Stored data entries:
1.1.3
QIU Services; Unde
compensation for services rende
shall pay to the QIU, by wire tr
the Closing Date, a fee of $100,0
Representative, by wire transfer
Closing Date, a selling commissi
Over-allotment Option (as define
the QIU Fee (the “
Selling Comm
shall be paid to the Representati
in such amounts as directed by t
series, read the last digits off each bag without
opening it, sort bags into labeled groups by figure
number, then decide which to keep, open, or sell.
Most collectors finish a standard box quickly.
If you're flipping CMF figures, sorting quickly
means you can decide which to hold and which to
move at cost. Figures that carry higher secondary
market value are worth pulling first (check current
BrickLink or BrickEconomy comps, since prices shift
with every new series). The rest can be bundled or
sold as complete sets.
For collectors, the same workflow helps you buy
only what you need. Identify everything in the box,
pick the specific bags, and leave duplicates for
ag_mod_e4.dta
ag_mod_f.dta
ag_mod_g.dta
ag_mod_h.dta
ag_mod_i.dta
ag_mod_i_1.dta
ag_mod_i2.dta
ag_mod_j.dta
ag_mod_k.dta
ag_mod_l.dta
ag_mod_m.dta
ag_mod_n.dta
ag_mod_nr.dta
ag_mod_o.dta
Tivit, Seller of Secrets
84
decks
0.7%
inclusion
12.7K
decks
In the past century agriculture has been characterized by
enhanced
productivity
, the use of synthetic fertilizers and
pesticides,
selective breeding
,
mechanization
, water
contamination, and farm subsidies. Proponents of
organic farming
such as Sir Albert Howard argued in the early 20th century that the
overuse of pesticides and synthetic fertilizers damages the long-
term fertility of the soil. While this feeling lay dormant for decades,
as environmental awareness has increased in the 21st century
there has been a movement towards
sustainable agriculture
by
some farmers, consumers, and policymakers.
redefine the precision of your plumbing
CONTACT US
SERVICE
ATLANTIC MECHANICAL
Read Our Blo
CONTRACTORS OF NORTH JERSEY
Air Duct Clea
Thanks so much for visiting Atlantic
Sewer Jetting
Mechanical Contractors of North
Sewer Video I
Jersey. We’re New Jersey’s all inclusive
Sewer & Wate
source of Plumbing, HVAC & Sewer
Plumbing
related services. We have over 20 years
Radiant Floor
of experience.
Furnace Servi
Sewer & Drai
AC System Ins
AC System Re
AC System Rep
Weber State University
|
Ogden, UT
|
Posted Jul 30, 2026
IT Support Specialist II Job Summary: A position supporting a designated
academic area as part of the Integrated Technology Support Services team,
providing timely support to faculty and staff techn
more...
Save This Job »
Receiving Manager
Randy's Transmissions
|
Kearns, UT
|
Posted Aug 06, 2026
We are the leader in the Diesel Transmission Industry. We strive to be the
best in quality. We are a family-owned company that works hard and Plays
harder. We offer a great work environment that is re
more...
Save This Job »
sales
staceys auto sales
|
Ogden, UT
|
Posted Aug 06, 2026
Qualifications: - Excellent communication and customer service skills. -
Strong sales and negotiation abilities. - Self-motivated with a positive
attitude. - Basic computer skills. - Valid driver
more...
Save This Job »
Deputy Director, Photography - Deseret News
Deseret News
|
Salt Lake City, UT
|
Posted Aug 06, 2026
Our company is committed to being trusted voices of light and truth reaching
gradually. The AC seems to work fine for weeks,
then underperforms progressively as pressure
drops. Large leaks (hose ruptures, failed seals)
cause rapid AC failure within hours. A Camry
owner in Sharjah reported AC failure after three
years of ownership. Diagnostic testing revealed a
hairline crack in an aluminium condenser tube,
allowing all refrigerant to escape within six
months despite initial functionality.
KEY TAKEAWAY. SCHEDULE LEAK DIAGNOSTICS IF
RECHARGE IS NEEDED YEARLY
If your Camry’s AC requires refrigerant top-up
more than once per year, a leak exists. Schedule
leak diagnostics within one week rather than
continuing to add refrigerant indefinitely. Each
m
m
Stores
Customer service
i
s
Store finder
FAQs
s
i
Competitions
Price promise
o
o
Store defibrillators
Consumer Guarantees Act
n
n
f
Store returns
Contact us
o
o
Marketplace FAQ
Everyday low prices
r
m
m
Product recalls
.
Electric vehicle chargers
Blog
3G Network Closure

◆ WHAT THE TASK REQUIRES:
Reproduce every line of the entries above verbatim, keeping the original order and line breaks.

◆ REPLY:
1.1.3
QIU Services; Unde
compensation for services rende
shall pay to the QIU, by wire tr
the Closing Date, a fee of $100,0
Representative, by wire transfer
Closing Date, a selling commissi
Over-allotment Option (as define
the QIU Fee (the “
Selling Comm
shall be paid to the Representati
in such amounts as directed by t
series, read the last digits off each bag without
opening it, sort bags into labeled groups by figure
number, then decide which to keep, open, or sell.
Most collectors finish a standard box quickly.
If you're flipping CMF figures, sorting quickly
means you can decide which to hold and which to
move at cost. Figures that carry higher secondary
market value are worth pulling first (check current
BrickLink or BrickEconomy comps, since prices shift
with every new series). The rest can be bundled or
sold as complete sets.
For collectors, the same workflow helps you buy
only what you need. Identify everything in the box,
pick the specific bags, and leave duplicates for
ag_mod_e4.dta
ag_mod_f.dta
ag_mod_g.dta
ag_mod_h.dta
ag_mod_i.dta
ag_mod_i_1.dta
ag_mod_i2.dta
ag_mod_j.dta
ag_mod_k.dta
ag_mod_l.dta
ag_mod_m.dta
ag_mod_n.dta
ag_mod_nr.dta
ag_mod_o.dta
Tivit, Seller of Secrets
84
decks
0.7%
inclusion
12.7K
decks
In the past century agriculture has been characterized by
enhanced
productivity
, the use of synthetic fertilizers and
pesticides,
selective breeding
,
mechanization
, water
contamination, and farm subsidies. Proponents of
organic farming
such as Sir Albert Howard argued in the early 20th century that the
overuse of pesticides and synthetic fertilizers damages the long-
term fertility of the soil. While this feeling lay dormant for decades,
as environmental awareness has increased in the 21st century
there has been a movement towards
sustainable agriculture
by
some farmers, consumers, and policymakers.
redefine the precision of your plumbing
CONTACT US
SERVICE
ATLANTIC MECHANICAL
Read Our Blo
CONTRACTORS OF NORTH JERSEY
Air Duct Clea
Thanks so much for visiting Atlantic
Sewer Jetting
Mechanical Contractors of North
Sewer Video I
Jersey. We’re New Jersey’s all inclusive
Sewer & Wate
source of Plumbing, HVAC & Sewer
Plumbing
related services. We have over 20 years
Radiant Floor
of experience.
Furnace Servi
Sewer & Drai
AC System Ins
AC System Re
AC System Rep
Weber State University
|
Ogden, UT
|
Posted Jul 30, 2026
IT Support Specialist II Job Summary: A position supporting a designated
academic area as part of the Integrated Technology Support Services team,
providing timely support to faculty and staff techn
more...
Save This Job »
Receiving Manager
Randy's Transmissions
|
Kearns, UT
|
Posted Aug 06, 2026
We are the leader in the Diesel Transmission Industry. We strive to be the
best in quality. We are a family-owned company that works hard and Plays
harder. We offer a great work environment that is re
more...
Save This Job »
sales
staceys auto sales
|
Ogden, UT
|
Posted Aug 06, 2026
Qualifications: - Excellent communication and customer service skills. -
Strong sales and negotiation abilities. - Self-motivated with a positive
attitude. - Basic computer skills. - Valid driver
more...
Save This Job »
Deputy Director, Photography - Deseret News
Deseret News
|
Salt Lake City, UT
|
Posted Aug 06, 2026
Our company is committed to being trusted voices of light and truth reaching
gradually. The AC seems to work fine for weeks,
then underperforms progressively as pressure
drops. Large leaks (hose ruptures, failed seals)
cause rapid AC failure within hours. A Camry
owner in Sharjah reported AC failure after three
years of ownership. Diagnostic testing revealed a
hairline crack in an aluminium condenser tube,
allowing all refrigerant to escape within six
months despite initial functionality.
KEY TAKEAWAY. SCHEDULE LEAK DIAGNOSTICS IF
RECHARGE IS NEEDED YEARLY
If your Camry’s AC requires refrigerant top-up
more than once per year, a leak exists. Schedule
leak diagnostics within one week rather than
continuing to add refrigerant indefinitely. Each
m
m
Stores
Customer service
i
s
Store finder
FAQs
s
i
Competitions
Price promise
o
o
Store defibrillators
Consumer Guarantees Act
n
n
f
Store returns
Contact us
o
o
Marketplace FAQ
Everyday low prices
r
m
m
Product recalls
.
Electric vehicle chargers
Blog
3G Network Closure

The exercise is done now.